* **Exercise**
Set down each line of the records once more, precisely, and omit the pictures.

Top of Provided material

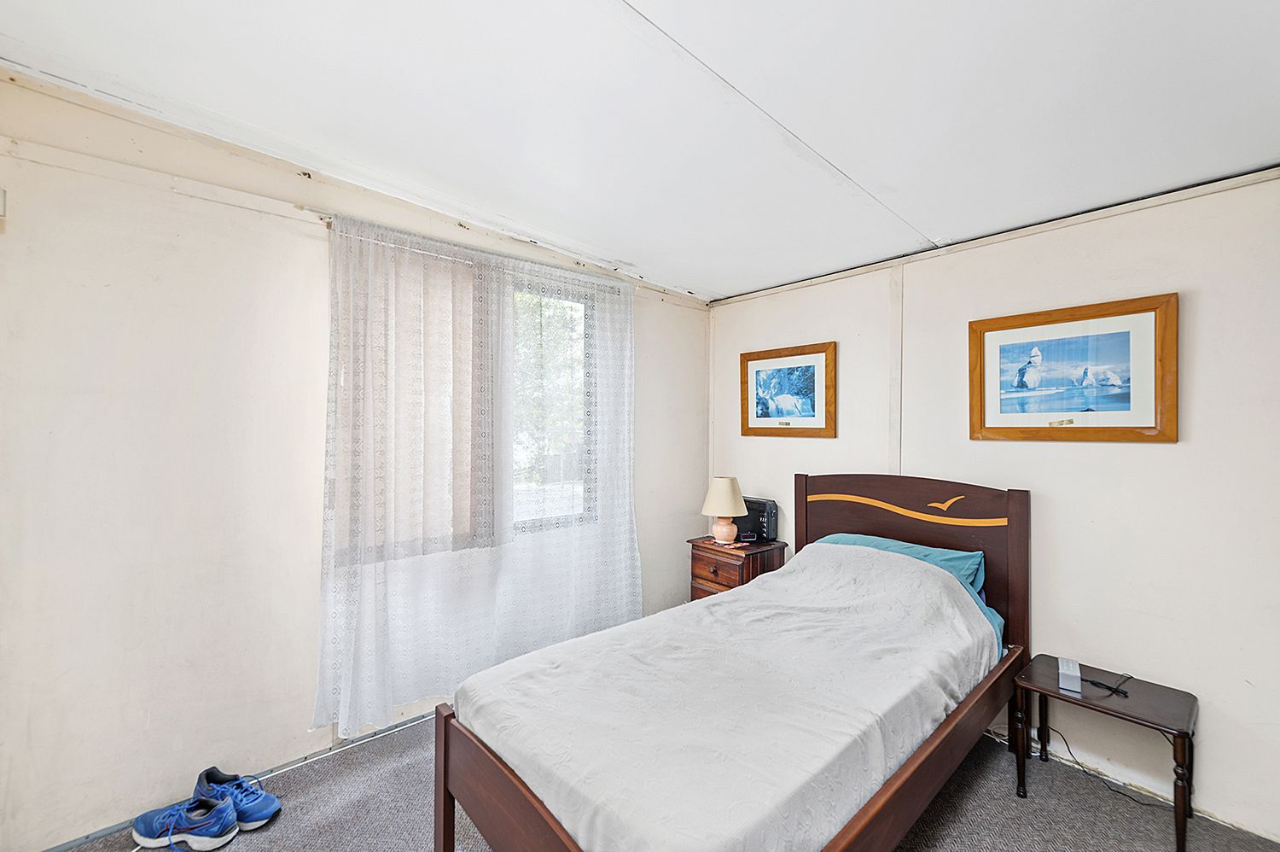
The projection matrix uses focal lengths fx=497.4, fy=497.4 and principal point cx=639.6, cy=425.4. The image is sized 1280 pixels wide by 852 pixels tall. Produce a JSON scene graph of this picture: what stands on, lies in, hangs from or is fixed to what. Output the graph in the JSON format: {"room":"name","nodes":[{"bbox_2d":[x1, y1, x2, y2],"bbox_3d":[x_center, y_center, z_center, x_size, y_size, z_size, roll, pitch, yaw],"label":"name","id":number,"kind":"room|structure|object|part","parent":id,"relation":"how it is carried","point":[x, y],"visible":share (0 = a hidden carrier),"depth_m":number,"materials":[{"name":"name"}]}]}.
{"room":"bedroom","nodes":[
{"label":"bedroom","id":0,"kind":"room"},
{"bbox_2d":[0,67,709,848],"bbox_3d":[-0.960,0.137,2.624,3.835,2.642,0.165,1,0,-41],"label":"left wall","id":1,"kind":"structure","parent":0,"point":[216,206],"depth_m":1.84,"materials":[{"name":"beige paint"}]},
{"bbox_2d":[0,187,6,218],"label":"wall fixture","id":2,"kind":"object","parent":1,"relation":"attached to","point":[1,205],"visible":0.99,"depth_m":1.56,"materials":[{"name":"white"}]},
{"bbox_2d":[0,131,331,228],"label":"wall trim","id":3,"kind":"object","parent":1,"relation":"attached to","point":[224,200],"visible":0.92,"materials":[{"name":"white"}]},
{"bbox_2d":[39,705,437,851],"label":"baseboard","id":4,"kind":"structure","parent":1,"relation":"attached to","point":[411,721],"depth_m":2.07,"materials":[{"name":"grey"}]},
{"bbox_2d":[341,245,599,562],"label":"window","id":5,"kind":"structure","parent":1,"relation":"in","point":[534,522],"depth_m":2.82,"materials":[{"name":"glass"}]},
{"bbox_2d":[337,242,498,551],"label":"vertical blinds","id":6,"kind":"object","parent":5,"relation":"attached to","point":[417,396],"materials":[{"name":"beige fabric"}]},
{"bbox_2d":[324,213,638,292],"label":"curtain rod","id":7,"kind":"object","parent":1,"relation":"attached to","point":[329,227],"visible":0.53,"depth_m":2.42,"materials":[{"name":"metal"}]},
{"bbox_2d":[313,211,639,744],"bbox_3d":[-0.668,0.215,2.584,1.706,2.179,0.108,1,0,-41],"label":"lace curtain","id":8,"kind":"object","parent":7,"relation":"hanging from","point":[494,646],"visible":0.94,"depth_m":2.39,"materials":[{"name":"white fabric"}]},
{"bbox_2d":[0,0,1278,301],"bbox_3d":[0.255,-1.064,1.353,3.913,0.116,3.722,1,0,-41],"label":"ceiling","id":9,"kind":"structure","parent":0,"point":[584,6],"depth_m":1.55,"materials":[{"name":"white paint"}]},
{"bbox_2d":[41,705,1279,851],"bbox_3d":[0.066,1.505,1.322,3.742,0.102,3.639,1,0,-41],"label":"carpet floor","id":10,"kind":"structure","parent":0,"point":[327,763],"depth_m":1.87,"materials":[{"name":"grey carpet"}]},
{"bbox_2d":[131,795,239,848],"bbox_3d":[-1.583,1.386,1.735,0.347,0.113,0.145,0,0,7],"label":"sneaker","id":11,"kind":"object","parent":10,"relation":"on","point":[196,830],"visible":0.99,"depth_m":1.70,"materials":[{"name":"blue fabric"}]},
{"bbox_2d":[193,764,282,829],"bbox_3d":[-1.514,1.377,1.859,0.342,0.135,0.143,0,0,15],"label":"sneaker","id":12,"kind":"object","parent":10,"relation":"on","point":[218,778],"visible":0.84,"depth_m":1.82,"materials":[{"name":"blue fabric"}]},
{"bbox_2d":[432,472,1032,851],"bbox_3d":[0.539,0.868,1.921,2.233,1.179,1.272,1,0,-41],"label":"bed","id":13,"kind":"object","parent":10,"relation":"on","point":[445,808],"visible":0.94,"depth_m":1.56,"materials":[{"name":"brown wood"}]},
{"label":"footboard post","id":14,"kind":"part","parent":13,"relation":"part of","materials":[{"name":"brown wood"}]},
{"bbox_2d":[460,540,997,848],"bbox_3d":[0.444,0.904,1.908,1.830,0.545,1.128,1,0,-41],"label":"bedspread","id":15,"kind":"object","parent":13,"relation":"on","point":[715,607],"visible":0.9,"depth_m":1.55,"materials":[{"name":"white fabric"}]},
{"bbox_2d":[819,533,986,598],"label":"pillow","id":16,"kind":"object","parent":13,"relation":"on","point":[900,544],"visible":0.23,"depth_m":2.37,"materials":[{"name":"teal fabric"}]},
{"bbox_2d":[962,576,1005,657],"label":"bed sheet","id":17,"kind":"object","parent":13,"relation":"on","point":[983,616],"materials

Bottom of Provided material

* **Result**
The projection matrix uses focal lengths fx=497.4, fy=497.4 and principal point cx=639.6, cy=425.4. The image is sized 1280 pixels wide by 852 pixels tall. Produce a JSON scene graph of this picture: what stands on, lies in, hangs from or is fixed to what. Output the graph in the JSON format: {"room":"name","nodes":[{"bbox_2d":[x1, y1, x2, y2],"bbox_3d":[x_center, y_center, z_center, x_size, y_size, z_size, roll, pitch, yaw],"label":"name","id":number,"kind":"room|structure|object|part","parent":id,"relation":"how it is carried","point":[x, y],"visible":share (0 = a hidden carrier),"depth_m":number,"materials":[{"name":"name"}]}]}.
{"room":"bedroom","nodes":[
{"label":"bedroom","id":0,"kind":"room"},
{"bbox_2d":[0,67,709,848],"bbox_3d":[-0.960,0.137,2.624,3.835,2.642,0.165,1,0,-41],"label":"left wall","id":1,"kind":"structure","parent":0,"point":[216,206],"depth_m":1.84,"materials":[{"name":"beige paint"}]},
{"bbox_2d":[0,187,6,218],"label":"wall fixture","id":2,"kind":"object","parent":1,"relation":"attached to","point":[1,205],"visible":0.99,"depth_m":1.56,"materials":[{"name":"white"}]},
{"bbox_2d":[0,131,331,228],"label":"wall trim","id":3,"kind":"object","parent":1,"relation":"attached to","point":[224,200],"visible":0.92,"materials":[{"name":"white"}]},
{"bbox_2d":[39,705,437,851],"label":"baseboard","id":4,"kind":"structure","parent":1,"relation":"attached to","point":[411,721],"depth_m":2.07,"materials":[{"name":"grey"}]},
{"bbox_2d":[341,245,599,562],"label":"window","id":5,"kind":"structure","parent":1,"relation":"in","point":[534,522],"depth_m":2.82,"materials":[{"name":"glass"}]},
{"bbox_2d":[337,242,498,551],"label":"vertical blinds","id":6,"kind":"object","parent":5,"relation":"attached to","point":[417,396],"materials":[{"name":"beige fabric"}]},
{"bbox_2d":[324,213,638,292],"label":"curtain rod","id":7,"kind":"object","parent":1,"relation":"attached to","point":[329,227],"visible":0.53,"depth_m":2.42,"materials":[{"name":"metal"}]},
{"bbox_2d":[313,211,639,744],"bbox_3d":[-0.668,0.215,2.584,1.706,2.179,0.108,1,0,-41],"label":"lace curtain","id":8,"kind":"object","parent":7,"relation":"hanging from","point":[494,646],"visible":0.94,"depth_m":2.39,"materials":[{"name":"white fabric"}]},
{"bbox_2d":[0,0,1278,301],"bbox_3d":[0.255,-1.064,1.353,3.913,0.116,3.722,1,0,-41],"label":"ceiling","id":9,"kind":"structure","parent":0,"point":[584,6],"depth_m":1.55,"materials":[{"name":"white paint"}]},
{"bbox_2d":[41,705,1279,851],"bbox_3d":[0.066,1.505,1.322,3.742,0.102,3.639,1,0,-41],"label":"carpet floor","id":10,"kind":"structure","parent":0,"point":[327,763],"depth_m":1.87,"materials":[{"name":"grey carpet"}]},
{"bbox_2d":[131,795,239,848],"bbox_3d":[-1.583,1.386,1.735,0.347,0.113,0.145,0,0,7],"label":"sneaker","id":11,"kind":"object","parent":10,"relation":"on","point":[196,830],"visible":0.99,"depth_m":1.70,"materials":[{"name":"blue fabric"}]},
{"bbox_2d":[193,764,282,829],"bbox_3d":[-1.514,1.377,1.859,0.342,0.135,0.143,0,0,15],"label":"sneaker","id":12,"kind":"object","parent":10,"relation":"on","point":[218,778],"visible":0.84,"depth_m":1.82,"materials":[{"name":"blue fabric"}]},
{"bbox_2d":[432,472,1032,851],"bbox_3d":[0.539,0.868,1.921,2.233,1.179,1.272,1,0,-41],"label":"bed","id":13,"kind":"object","parent":10,"relation":"on","point":[445,808],"visible":0.94,"depth_m":1.56,"materials":[{"name":"brown wood"}]},
{"label":"footboard post","id":14,"kind":"part","parent":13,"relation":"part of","materials":[{"name":"brown wood"}]},
{"bbox_2d":[460,540,997,848],"bbox_3d":[0.444,0.904,1.908,1.830,0.545,1.128,1,0,-41],"label":"bedspread","id":15,"kind":"object","parent":13,"relation":"on","point":[715,607],"visible":0.9,"depth_m":1.55,"materials":[{"name":"white fabric"}]},
{"bbox_2d":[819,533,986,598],"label":"pillow","id":16,"kind":"object","parent":13,"relation":"on","point":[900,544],"visible":0.23,"depth_m":2.37,"materials":[{"name":"teal fabric"}]},
{"bbox_2d":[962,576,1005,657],"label":"bed sheet","id":17,"kind":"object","parent":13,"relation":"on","point":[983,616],"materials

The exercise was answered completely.